Photographed scenes with cuboids:
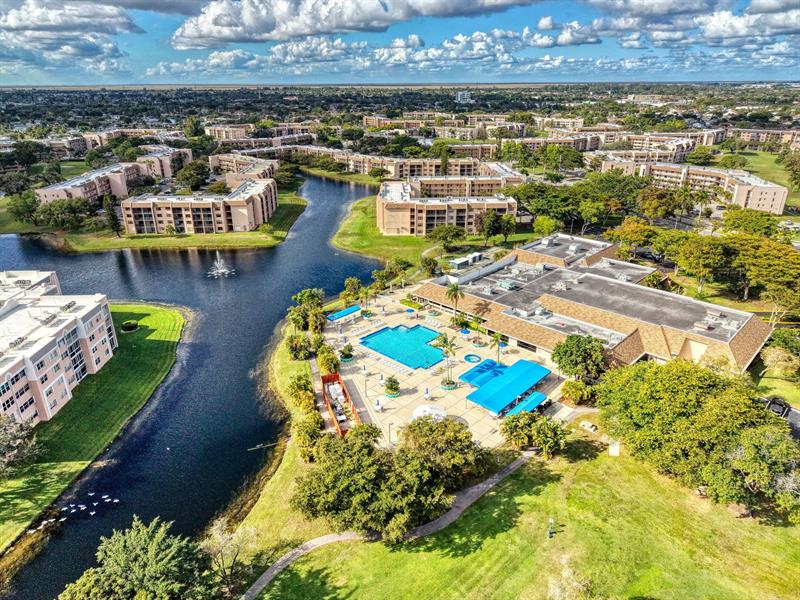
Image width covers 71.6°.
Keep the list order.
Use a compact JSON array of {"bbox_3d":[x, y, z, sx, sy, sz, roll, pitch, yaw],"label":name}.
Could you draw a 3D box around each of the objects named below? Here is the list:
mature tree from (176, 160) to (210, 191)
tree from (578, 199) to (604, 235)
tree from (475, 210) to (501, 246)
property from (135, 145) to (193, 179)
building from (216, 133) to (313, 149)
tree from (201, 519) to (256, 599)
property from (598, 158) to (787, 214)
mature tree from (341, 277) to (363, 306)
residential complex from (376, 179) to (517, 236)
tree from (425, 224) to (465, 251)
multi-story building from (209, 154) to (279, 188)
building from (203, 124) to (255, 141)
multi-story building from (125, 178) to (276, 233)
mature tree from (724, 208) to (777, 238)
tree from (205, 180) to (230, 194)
[{"bbox_3d":[-108.197,-64.795,290.637,17.814,14.796,17.280,-8,23,-19],"label":"mature tree"},{"bbox_3d":[69.960,-30.135,202.648,9.499,12.724,9.214,7,23,18],"label":"tree"},{"bbox_3d":[31.400,-25.710,199.735,9.230,12.970,8.950,0,22,0],"label":"tree"},{"bbox_3d":[-164.993,-98.156,387.675,34.500,12.400,83.000,-9,23,-21],"label":"property"},{"bbox_3d":[-102.804,-122.812,442.062,82.530,11.700,38.100,-14,25,-30],"label":"building"},{"bbox_3d":[-19.544,29.589,63.494,5.850,10.560,5.670,0,22,0],"label":"tree"},{"bbox_3d":[154.054,-59.295,284.828,44.820,11.800,101.380,-10,24,-24],"label":"property"},{"bbox_3d":[-13.013,-2.606,149.391,5.600,7.600,5.600,0,21,0],"label":"mature tree"},{"bbox_3d":[17.374,-39.739,236.555,54.190,12.200,49.010,-1,22,-2],"label":"residential complex"},{"bbox_3d":[14.894,-20.789,185.660,13.388,8.425,12.986,1,22,4],"label":"tree"},{"bbox_3d":[-89.877,-75.104,328.117,35.000,12.400,93.000,-9,23,-22],"label":"multi-story building"},{"bbox_3d":[-180.886,-176.780,587.753,46.000,12.400,55.000,1,22,4],"label":"building"},{"bbox_3d":[-79.552,-40.111,231.742,48.500,11.700,52.500,0,21,0],"label":"multi-story building"},{"bbox_3d":[136.349,-30.543,216.603,18.500,9.000,18.500,0,21,0],"label":"mature tree"},{"bbox_3d":[-91.265,-55.687,277.396,13.002,7.358,12.612,-7,23,-17],"label":"tree"}]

▸ **WHAT NEEDS TO BE DONE**: Restate, word for word, the entries above, dropping any picture.

▸ **ANSWER TO THIS TASK**:
Image width covers 71.6°.
Keep the list order.
Use a compact JSON array of {"bbox_3d":[x, y, z, sx, sy, sz, roll, pitch, yaw],"label":name}.
Could you draw a 3D box around each of the objects named below? Here is the list:
mature tree from (176, 160) to (210, 191)
tree from (578, 199) to (604, 235)
tree from (475, 210) to (501, 246)
property from (135, 145) to (193, 179)
building from (216, 133) to (313, 149)
tree from (201, 519) to (256, 599)
property from (598, 158) to (787, 214)
mature tree from (341, 277) to (363, 306)
residential complex from (376, 179) to (517, 236)
tree from (425, 224) to (465, 251)
multi-story building from (209, 154) to (279, 188)
building from (203, 124) to (255, 141)
multi-story building from (125, 178) to (276, 233)
mature tree from (724, 208) to (777, 238)
tree from (205, 180) to (230, 194)
[{"bbox_3d":[-108.197,-64.795,290.637,17.814,14.796,17.280,-8,23,-19],"label":"mature tree"},{"bbox_3d":[69.960,-30.135,202.648,9.499,12.724,9.214,7,23,18],"label":"tree"},{"bbox_3d":[31.400,-25.710,199.735,9.230,12.970,8.950,0,22,0],"label":"tree"},{"bbox_3d":[-164.993,-98.156,387.675,34.500,12.400,83.000,-9,23,-21],"label":"property"},{"bbox_3d":[-102.804,-122.812,442.062,82.530,11.700,38.100,-14,25,-30],"label":"building"},{"bbox_3d":[-19.544,29.589,63.494,5.850,10.560,5.670,0,22,0],"label":"tree"},{"bbox_3d":[154.054,-59.295,284.828,44.820,11.800,101.380,-10,24,-24],"label":"property"},{"bbox_3d":[-13.013,-2.606,149.391,5.600,7.600,5.600,0,21,0],"label":"mature tree"},{"bbox_3d":[17.374,-39.739,236.555,54.190,12.200,49.010,-1,22,-2],"label":"residential complex"},{"bbox_3d":[14.894,-20.789,185.660,13.388,8.425,12.986,1,22,4],"label":"tree"},{"bbox_3d":[-89.877,-75.104,328.117,35.000,12.400,93.000,-9,23,-22],"label":"multi-story building"},{"bbox_3d":[-180.886,-176.780,587.753,46.000,12.400,55.000,1,22,4],"label":"building"},{"bbox_3d":[-79.552,-40.111,231.742,48.500,11.700,52.500,0,21,0],"label":"multi-story building"},{"bbox_3d":[136.349,-30.543,216.603,18.500,9.000,18.500,0,21,0],"label":"mature tree"},{"bbox_3d":[-91.265,-55.687,277.396,13.002,7.358,12.612,-7,23,-17],"label":"tree"}]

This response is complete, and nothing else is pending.